## PROBLEM DESCRIPTION
State how many lines in the listing below include the word "hypertarget". Give nothing but the number.

## DATA TO USE
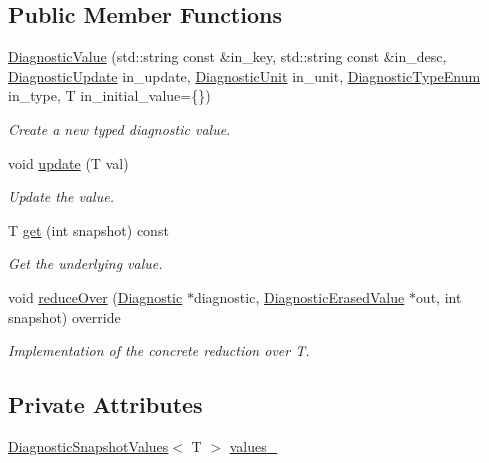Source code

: \subsection*{Public Member Functions}
\begin{DoxyCompactItemize}
\item 
\hyperlink{structvt_1_1runtime_1_1component_1_1detail_1_1_diagnostic_value_a1f1d532b0ae94e08dedc322978f3a665}{Diagnostic\+Value} (std\+::string const \&in\+\_\+key, std\+::string const \&in\+\_\+desc, \hyperlink{namespacevt_1_1runtime_1_1component_a896637e6e183a909a17bfd8d3943c206}{Diagnostic\+Update} in\+\_\+update, \hyperlink{namespacevt_1_1runtime_1_1component_a99ec18b08862c712176126bb7d0e307a}{Diagnostic\+Unit} in\+\_\+unit, \hyperlink{namespacevt_1_1runtime_1_1component_af0bb99d9a054682217874bdc735ecac0}{Diagnostic\+Type\+Enum} in\+\_\+type, T in\+\_\+initial\+\_\+value=\{\})
\begin{DoxyCompactList}\small\item\em Create a new typed diagnostic value. \end{DoxyCompactList}\item 
void \hyperlink{structvt_1_1runtime_1_1component_1_1detail_1_1_diagnostic_value_a7d976c2d528e5780520ee1f1b8dfddb9}{update} (T val)
\begin{DoxyCompactList}\small\item\em Update the value. \end{DoxyCompactList}\item 
T \hyperlink{structvt_1_1runtime_1_1component_1_1detail_1_1_diagnostic_value_aef8559dc2c3acb7ac9e52dfe94bc0b3a}{get} (int snapshot) const
\begin{DoxyCompactList}\small\item\em Get the underlying value. \end{DoxyCompactList}\item 
void \hyperlink{structvt_1_1runtime_1_1component_1_1detail_1_1_diagnostic_value_aa7bcf117cb8a70cee25cfd4522ca0b68}{reduce\+Over} (\hyperlink{structvt_1_1runtime_1_1component_1_1_diagnostic}{Diagnostic} $\ast$diagnostic, \hyperlink{structvt_1_1runtime_1_1component_1_1_diagnostic_erased_value}{Diagnostic\+Erased\+Value} $\ast$out, int snapshot) override
\begin{DoxyCompactList}\small\item\em Implementation of the concrete reduction over {\ttfamily T}. \end{DoxyCompactList}\end{DoxyCompactItemize}
\subsection*{Private Attributes}
\begin{DoxyCompactItemize}
\item 
\hyperlink{structvt_1_1runtime_1_1component_1_1detail_1_1_diagnostic_snapshot_values}{Diagnostic\+Snapshot\+Values}$<$ T $>$ \hyperlink{structvt_1_1runtime_1_1component_1_1detail_1_1_diagnostic_value_a5f2fd96bc51a48245763ebb2d0c224c7}{values\+\_\+}
\end{DoxyCompactItemize}
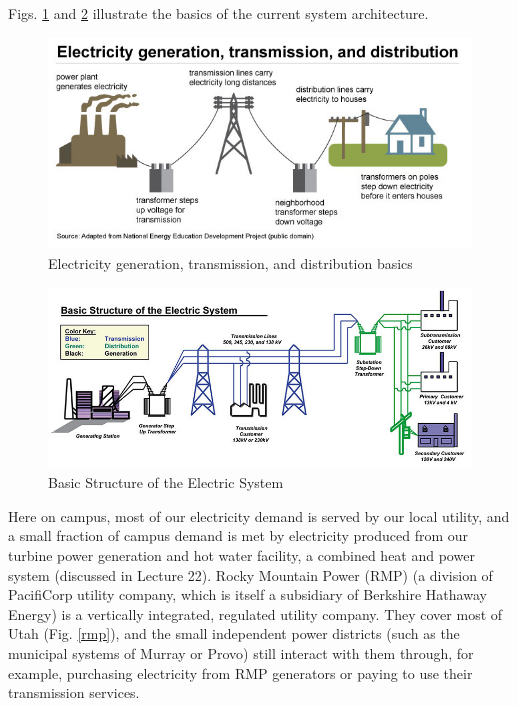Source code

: \documentclass[10pt]{article}
\begin{document}
Figs. \ref{eiaill} and \ref{ucsill} illustrate the basics of the current system architecture.

\medskip
            \begin{figure}[h]
            \centering
            \includegraphics[width=12cm]{extras21/transmission.jpg}
            \caption{Electricity generation, transmission, and distribution basics \cite{howelectricity}}
            \label{eiaill}
            \end{figure}
\bigskip

\medskip
            \begin{figure}[h]
            \centering
            \includegraphics[width=12cm]{extras21/ucsill.jpg}
            \caption{Basic Structure of the Electric System \cite{howtheelectricity}}
            \label{ucsill}
            \end{figure}
\bigskip

Here on campus, most of our electricity demand is served by our local utility, and a small fraction of campus demand is met by electricity produced from our turbine power generation and hot water facility, a combined heat and power system (discussed in Lecture 22). Rocky Mountain Power (RMP) (a division of PacifiCorp utility company, which is itself a subsidiary of Berkshire Hathaway Energy) is a vertically integrated, regulated \cite{noauthor_undated-eo} utility company. %
They cover most of Utah (Fig. \ref{rmp}), and the small independent power districts (such as the municipal systems of Murray or Provo) still interact with them through, for example, purchasing electricity from RMP generators or paying to use their transmission services. 
\end{document}
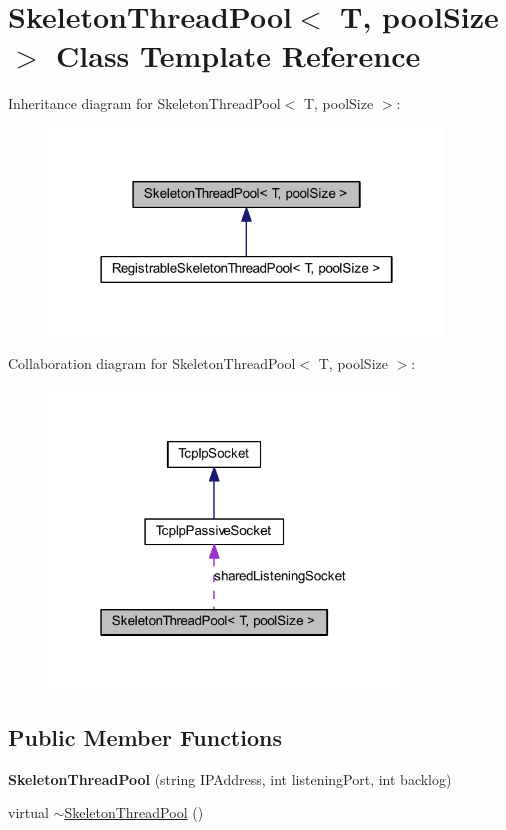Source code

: \hypertarget{class_skeleton_thread_pool}{
\section{SkeletonThreadPool$<$ T, poolSize $>$ Class Template Reference}
\label{class_skeleton_thread_pool}
}


Inheritance diagram for SkeletonThreadPool$<$ T, poolSize $>$:\nopagebreak
\begin{figure}[H]
\begin{center}
\leavevmode
\includegraphics[width=298pt]{class_skeleton_thread_pool__inherit__graph}
\end{center}
\end{figure}


Collaboration diagram for SkeletonThreadPool$<$ T, poolSize $>$:\nopagebreak
\begin{figure}[H]
\begin{center}
\leavevmode
\includegraphics[width=265pt]{class_skeleton_thread_pool__coll__graph}
\end{center}
\end{figure}
\subsection*{Public Member Functions}
\begin{DoxyCompactItemize}
\item 
\hypertarget{class_skeleton_thread_pool_ada7b89da50e6100ff4dd51047d345ca2}{
{\bfseries SkeletonThreadPool} (string IPAddress, int listeningPort, int backlog)}
\label{class_skeleton_thread_pool_ada7b89da50e6100ff4dd51047d345ca2}

\item 
virtual \hyperlink{class_skeleton_thread_pool_abaa75a52e08a43b3d6a5065bc2efc9ef}{$\sim$SkeletonThreadPool} ()
\end{DoxyCompactItemize}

## EXERCISE RESPONSE
2